パターン9:シリアライズ必要箇所の限定(DBMS_LOCK/一意キー)

「ジョブを同時に一つだけ」など行では表現しにくい排他は、DBMS_LOCKで短時間の専用ロックを取得するか、制御テーブル+一意制約で表現します。

DECLARE
  h VARCHAR2(128); r PLS_INTEGER;
BEGIN
  DBMS_LOCK.ALLOCATE_UNIQUE('JOB:DAILY_AGG', h);
  r := DBMS_LOCK.REQUEST(h, DBMS_LOCK.X_MODE, 0, TRUE); -- 0=待たずに即判定
  IF r <> 0 THEN RAISE_APPLICATION_ERROR(-20000,'already running'); END IF;
  -- クリティカルセクション
  NULL;
END;
/

パターン10:再試行と冪等性(リトライ・バックオフ・重複防止キー)

一時的なロック競合やネットワーク障害はリトライで解消しますが、同じ処理を繰り返しても結果が変わらないよう冪等設計が前提です。外部からのリクエストには重複防止キーを要求し、DB側は一意キーまたは履歴で吸収します。

-- リトライ例(擬似コード)
FOR i IN 1..3 LOOP
  BEGIN
    -- 競合しやすい区間
    UPDATE ...; COMMIT; EXIT;
  EXCEPTION
    WHEN OTHERS THEN
      IF SQLCODE IN (-54, -60) THEN -- ロック待ち/デッドロック等
        DBMS_LOCK.SLEEP(POWER(2, i)); -- 指数バックオフ
      ELSE
        RAISE;
      END IF;
  END;
END LOOP;

パターン11:読み取り整合の固定(SET TRANSACTION READ ONLY / SERIALIZABLE)

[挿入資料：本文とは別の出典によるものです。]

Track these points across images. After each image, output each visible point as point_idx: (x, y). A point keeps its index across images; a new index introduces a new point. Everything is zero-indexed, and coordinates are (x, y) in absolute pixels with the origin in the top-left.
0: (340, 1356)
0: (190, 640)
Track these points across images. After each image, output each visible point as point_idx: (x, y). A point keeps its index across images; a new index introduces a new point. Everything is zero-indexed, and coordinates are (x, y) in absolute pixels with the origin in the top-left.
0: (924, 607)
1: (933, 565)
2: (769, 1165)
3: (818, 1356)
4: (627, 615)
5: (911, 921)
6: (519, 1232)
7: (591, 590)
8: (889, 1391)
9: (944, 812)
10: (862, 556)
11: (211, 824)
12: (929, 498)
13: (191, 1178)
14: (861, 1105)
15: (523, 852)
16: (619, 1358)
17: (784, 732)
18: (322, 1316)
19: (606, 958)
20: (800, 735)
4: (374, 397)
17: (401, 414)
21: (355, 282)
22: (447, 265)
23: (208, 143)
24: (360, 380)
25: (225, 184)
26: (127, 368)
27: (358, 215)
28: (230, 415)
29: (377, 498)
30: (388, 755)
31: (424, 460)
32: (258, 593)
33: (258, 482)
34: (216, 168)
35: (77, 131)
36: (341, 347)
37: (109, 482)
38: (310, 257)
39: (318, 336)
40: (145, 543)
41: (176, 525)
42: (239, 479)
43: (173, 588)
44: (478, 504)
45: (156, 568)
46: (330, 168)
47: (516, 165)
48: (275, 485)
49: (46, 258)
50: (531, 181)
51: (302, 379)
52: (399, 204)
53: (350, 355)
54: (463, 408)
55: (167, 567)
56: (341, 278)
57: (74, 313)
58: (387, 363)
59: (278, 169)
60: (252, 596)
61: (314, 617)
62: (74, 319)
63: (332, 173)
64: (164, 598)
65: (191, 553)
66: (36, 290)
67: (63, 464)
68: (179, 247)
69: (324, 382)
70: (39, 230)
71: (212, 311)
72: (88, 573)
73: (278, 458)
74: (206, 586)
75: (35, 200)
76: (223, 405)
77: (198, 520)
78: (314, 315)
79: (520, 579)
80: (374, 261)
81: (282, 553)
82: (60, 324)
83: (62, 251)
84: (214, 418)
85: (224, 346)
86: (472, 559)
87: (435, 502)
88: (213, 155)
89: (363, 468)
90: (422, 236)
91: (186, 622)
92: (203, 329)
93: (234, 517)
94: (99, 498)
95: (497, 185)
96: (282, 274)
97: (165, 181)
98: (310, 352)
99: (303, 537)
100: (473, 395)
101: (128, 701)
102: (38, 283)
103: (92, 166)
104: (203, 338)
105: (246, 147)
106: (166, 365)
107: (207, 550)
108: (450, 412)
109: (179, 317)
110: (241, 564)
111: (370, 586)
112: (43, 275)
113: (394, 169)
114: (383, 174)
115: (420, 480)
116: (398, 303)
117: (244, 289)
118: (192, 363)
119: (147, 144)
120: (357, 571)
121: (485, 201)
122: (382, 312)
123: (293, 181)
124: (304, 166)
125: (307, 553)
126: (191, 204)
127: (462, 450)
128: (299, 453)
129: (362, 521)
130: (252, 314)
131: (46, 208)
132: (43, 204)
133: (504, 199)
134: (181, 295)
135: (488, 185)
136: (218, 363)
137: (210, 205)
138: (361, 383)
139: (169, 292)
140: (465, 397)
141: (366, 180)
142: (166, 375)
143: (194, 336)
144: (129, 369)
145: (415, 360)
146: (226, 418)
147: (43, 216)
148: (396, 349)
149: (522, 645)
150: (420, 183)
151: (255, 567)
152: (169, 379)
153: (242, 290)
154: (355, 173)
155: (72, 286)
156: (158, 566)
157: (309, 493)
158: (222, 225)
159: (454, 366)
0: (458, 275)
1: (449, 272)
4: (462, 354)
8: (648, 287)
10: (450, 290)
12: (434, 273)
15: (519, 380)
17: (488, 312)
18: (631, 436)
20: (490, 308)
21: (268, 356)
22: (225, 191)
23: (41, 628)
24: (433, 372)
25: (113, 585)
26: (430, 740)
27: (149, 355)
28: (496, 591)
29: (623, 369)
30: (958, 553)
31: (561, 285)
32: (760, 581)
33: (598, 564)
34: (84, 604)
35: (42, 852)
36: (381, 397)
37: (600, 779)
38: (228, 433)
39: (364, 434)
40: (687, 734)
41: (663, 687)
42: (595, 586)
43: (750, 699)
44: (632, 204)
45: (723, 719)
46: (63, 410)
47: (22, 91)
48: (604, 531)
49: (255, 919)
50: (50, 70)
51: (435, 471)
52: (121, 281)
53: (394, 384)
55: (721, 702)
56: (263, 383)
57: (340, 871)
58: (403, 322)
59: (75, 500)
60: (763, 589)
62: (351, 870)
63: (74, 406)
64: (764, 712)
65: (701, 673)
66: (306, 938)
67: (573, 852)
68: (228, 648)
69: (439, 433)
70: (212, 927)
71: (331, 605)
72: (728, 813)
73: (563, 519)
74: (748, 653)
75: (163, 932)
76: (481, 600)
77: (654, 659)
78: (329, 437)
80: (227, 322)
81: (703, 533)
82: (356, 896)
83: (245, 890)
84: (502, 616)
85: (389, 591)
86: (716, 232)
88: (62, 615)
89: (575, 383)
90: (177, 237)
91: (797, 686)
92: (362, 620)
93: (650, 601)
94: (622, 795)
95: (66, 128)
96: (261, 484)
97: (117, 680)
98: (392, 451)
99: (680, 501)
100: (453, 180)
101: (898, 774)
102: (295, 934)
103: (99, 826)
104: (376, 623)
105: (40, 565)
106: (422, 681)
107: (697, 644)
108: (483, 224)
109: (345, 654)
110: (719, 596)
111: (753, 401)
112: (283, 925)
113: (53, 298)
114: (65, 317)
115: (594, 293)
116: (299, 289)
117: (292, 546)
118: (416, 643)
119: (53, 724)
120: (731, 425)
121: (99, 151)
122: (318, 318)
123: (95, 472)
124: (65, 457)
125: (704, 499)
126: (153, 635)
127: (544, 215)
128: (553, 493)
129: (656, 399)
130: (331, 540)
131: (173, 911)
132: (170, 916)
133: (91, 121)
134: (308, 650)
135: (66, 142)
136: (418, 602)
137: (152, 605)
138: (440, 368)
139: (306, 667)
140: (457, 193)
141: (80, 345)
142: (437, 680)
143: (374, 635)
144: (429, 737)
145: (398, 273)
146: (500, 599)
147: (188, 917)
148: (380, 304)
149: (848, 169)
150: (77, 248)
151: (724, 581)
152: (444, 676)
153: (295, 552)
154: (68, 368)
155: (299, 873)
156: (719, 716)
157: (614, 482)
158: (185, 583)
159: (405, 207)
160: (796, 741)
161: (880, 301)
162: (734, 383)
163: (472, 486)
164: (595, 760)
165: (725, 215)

レポートなどで「一貫したスナップショット」を求める場合、READ ONLYもしくはSERIALIZABLEで開始し、セッション内で安定したビューを得ます(更新は行えません/制限あり)。

SET TRANSACTION READ ONLY;
-- 以後のSELECTは開始時点の一貫性で固定
SELECT ... FROM ...;
COMMIT;

アンチパターンと回避策

「アプリ側で排他制御(フラグ列の手動管理)」「行ループ+逐次コミット」「動的SQLの文字列結合」「ログを本流にべったり」「例外の握りつぶし」は典型的に不安定化します。排他はDBの機構に寄せ、集合志向で一括、動的SQLはバインド、ログは必要に応じ自治化、例外は発生点・原因・入力キーを必ず記録します。

チェックリスト(投入前の最終確認)

制約で守れるものは全てDB側で守っているか。ロック戦略(FOR UPDATE/WAIT/NOWAIT/SKIP LOCKED)は定義したか。再試行は冪等性と対で設計されているか。バルク処理のコミット粒度とERRLOGの回収動線はあるか。外部副作用はアウトボックス化されているか。監査・障害ログは自治で確定できるか。これらを満たして初めて、整合性とスループットを両立できます。

まとめ

データ整合性は「制約+集合志向SQL」を土台に、「ロックの明示化」「楽観制御」「部分ロールバック」「バルク×ERRLOG」「自治ログ」「アウトボックス」「DEFERRED検証」「限定的シリアライズ」「冪等リトライ」「スナップショット読取」を状況に応じて組み合わせることで堅牢に保てます。要件ごとに最小限の仕組みを選び、クリティカルセクションを短く、境界を明確に刻む――それが高信頼・高性能なPL/SQLトランザクション設計の要諦です。